Data records:
[Start of section]
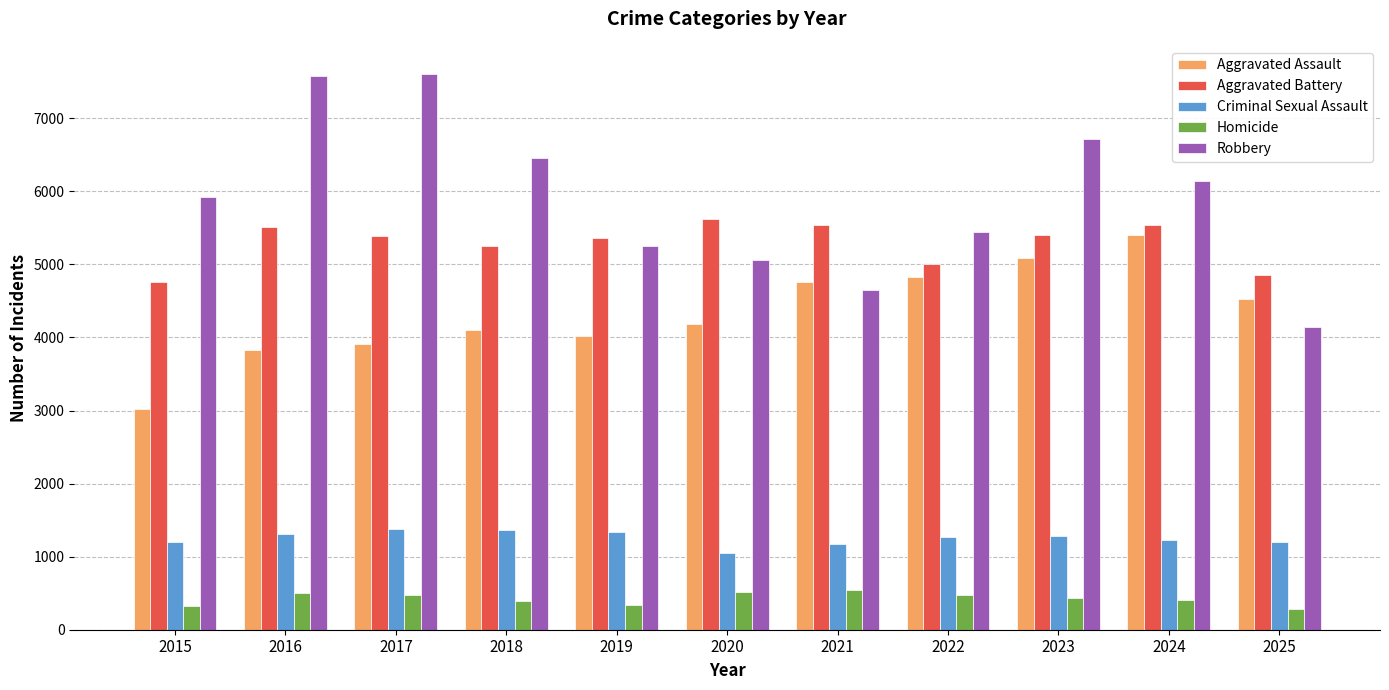

Which series has the largest total across all categories?

Robbery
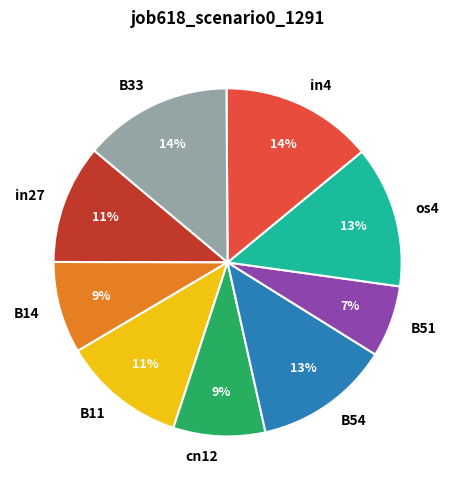

To the nearest percent, what is the average slice percentage?

11%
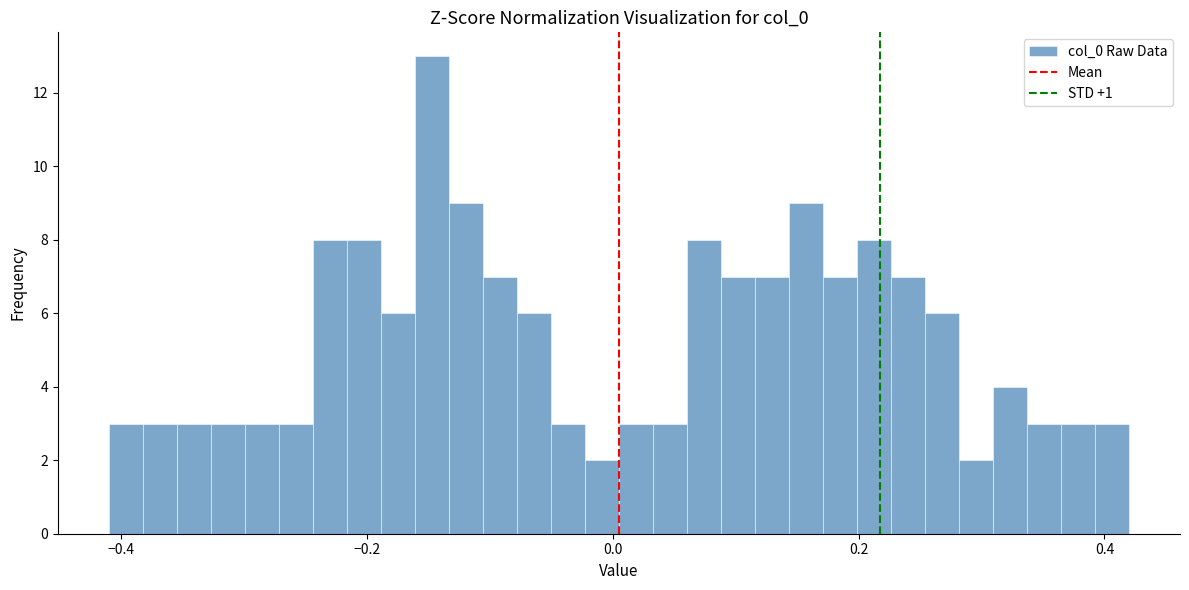

Around what value on the x-axis is the tallest bar? Give the approximate position of its centre, as read against the axis.

-0.14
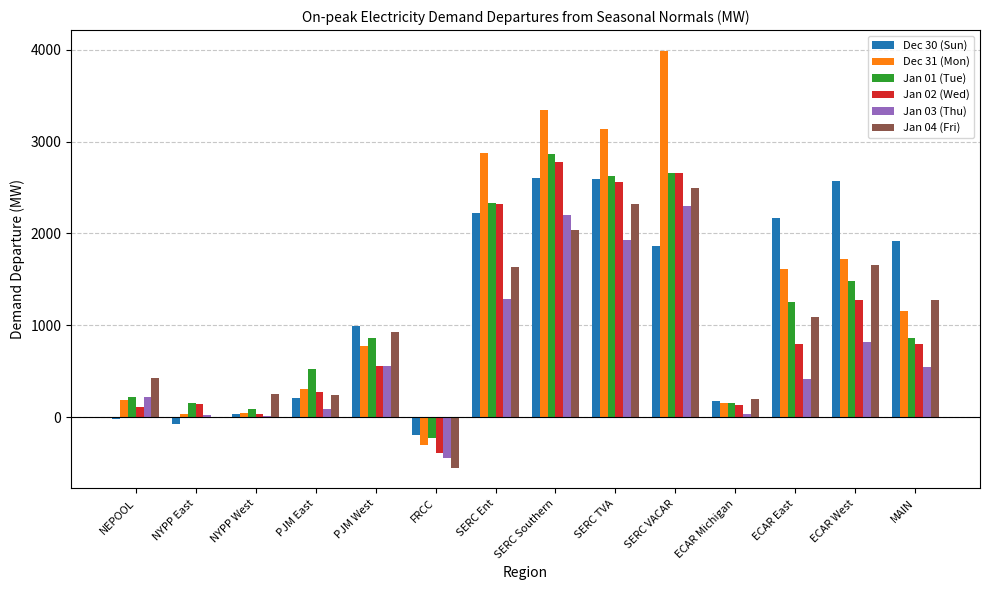

What is the maximum value shown in the chart?

3986.6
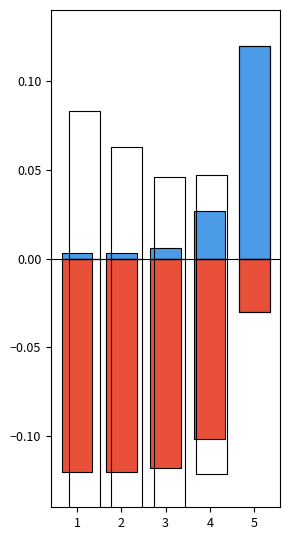

True or false: positive has a value of 0.0 at 1.

False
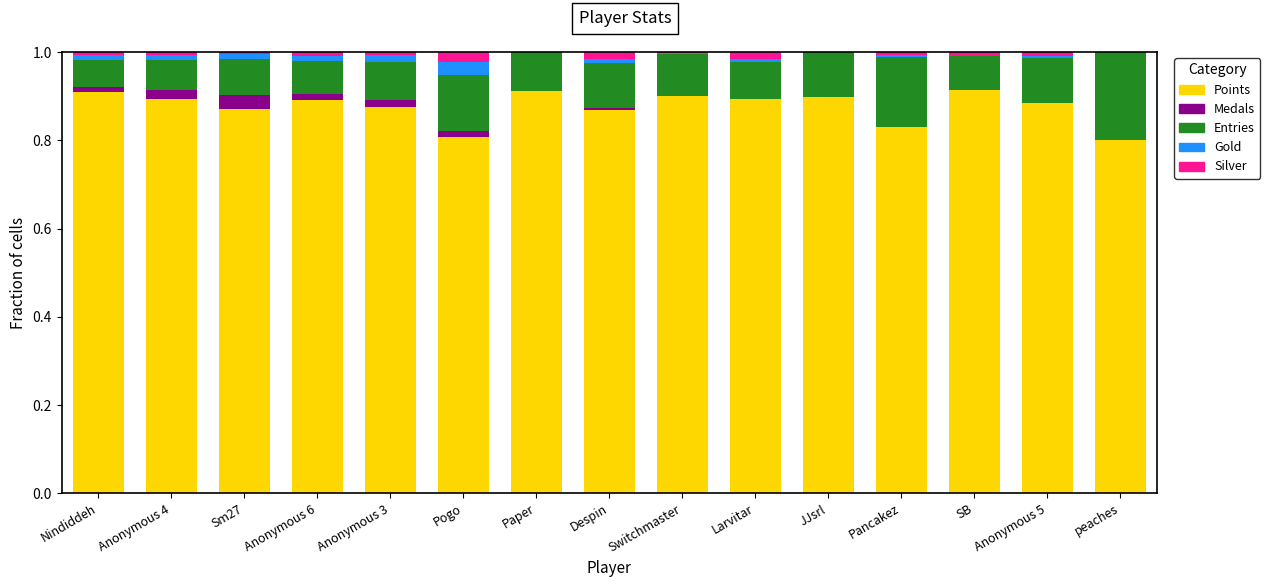

What is the total value across all series at peaches?

1.0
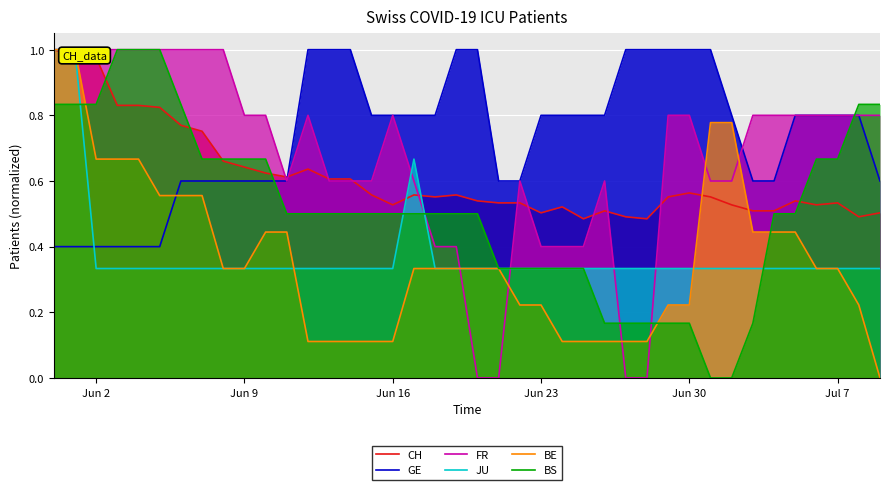

How many intersections are there between GE and CH?

1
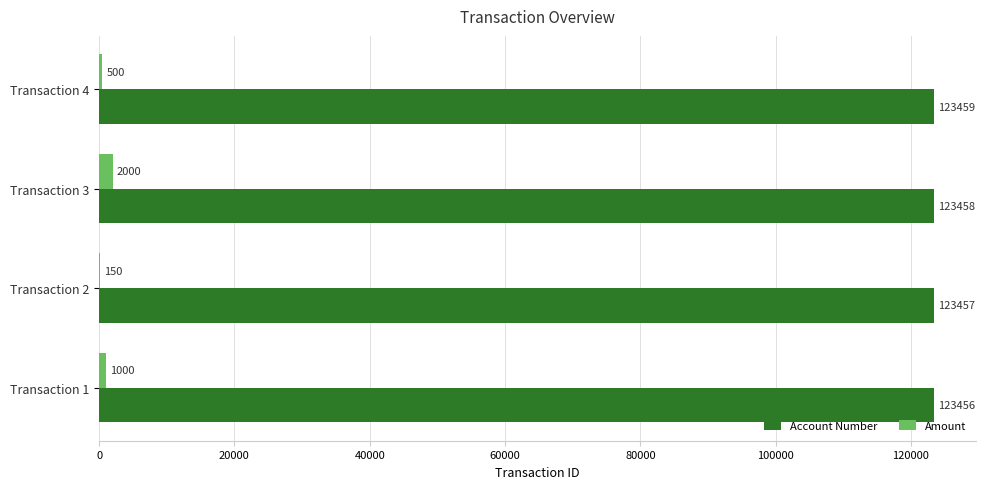

The value of Account Number at Transaction 1 is 53240. True or false?

False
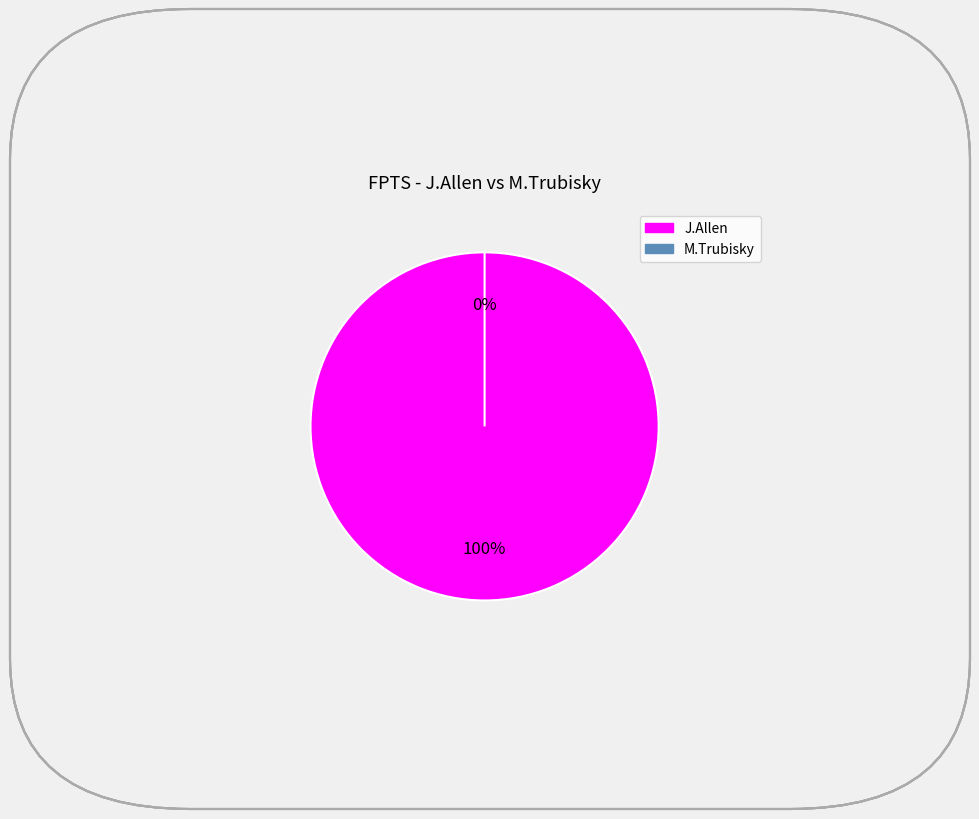

How many slices are in this pie chart?

2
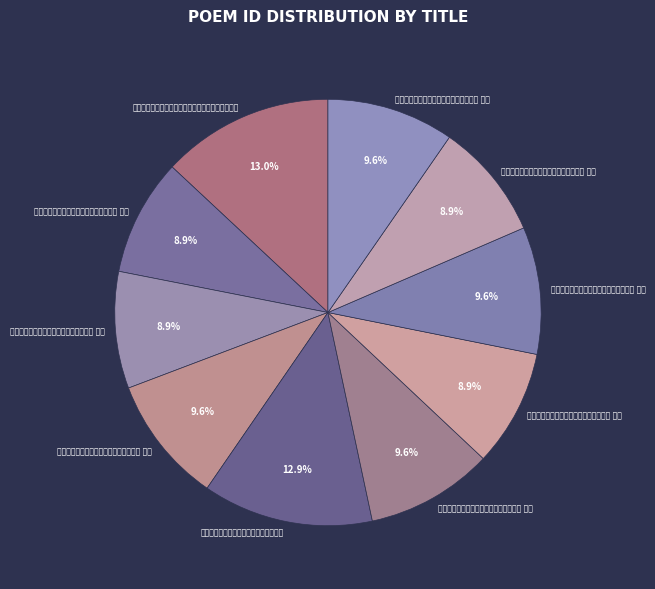

Is the sum of 岁云晚矣园居独谣追始惟今斐然有述八章 其五 and 岁云晚矣园居独谣追始惟今斐然有述八章 其一 greater than half?

No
[End of section]
> [Task directions]
In the data above, count the lines that contain the word "many" and give only that number.

> [Answer space]
2